About this task:
Pick out every line in the items below that contains the word "True", and copy each one.

Data to process:
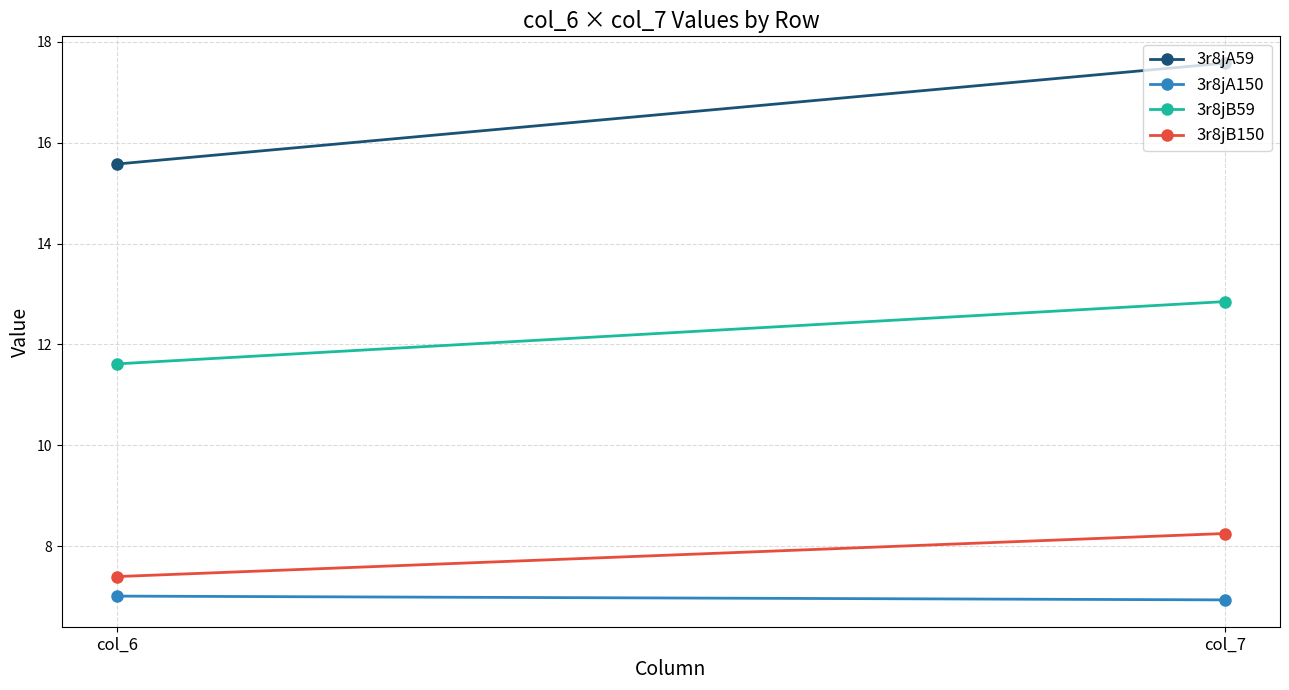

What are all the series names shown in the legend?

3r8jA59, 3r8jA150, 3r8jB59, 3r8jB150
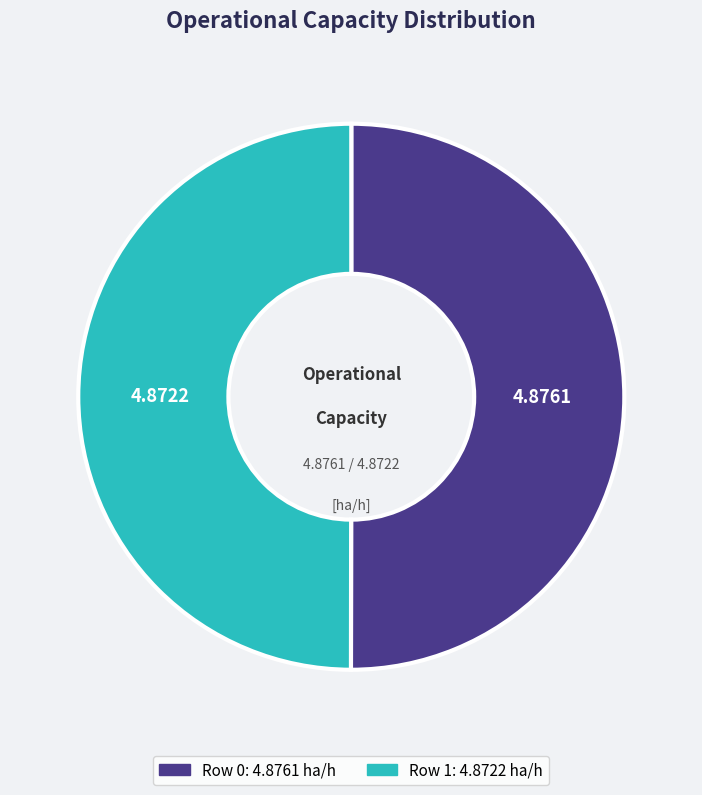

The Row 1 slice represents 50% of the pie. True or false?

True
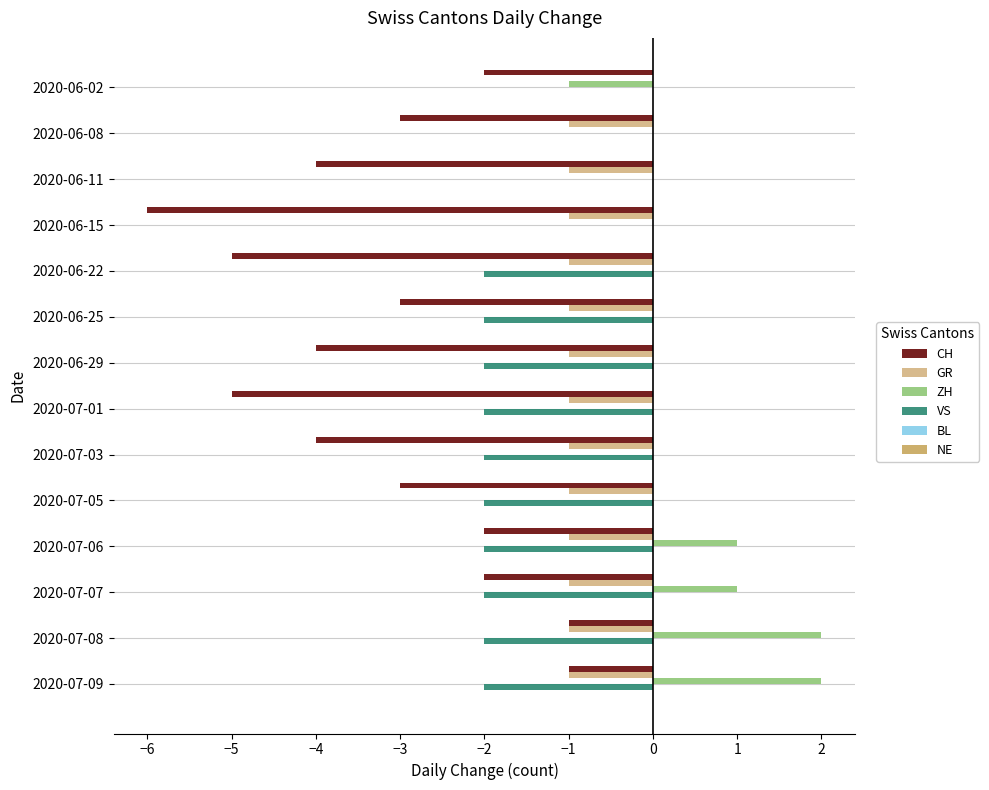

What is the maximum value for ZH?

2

Answer:
The Row 1 slice represents 50% of the pie. True or false?
True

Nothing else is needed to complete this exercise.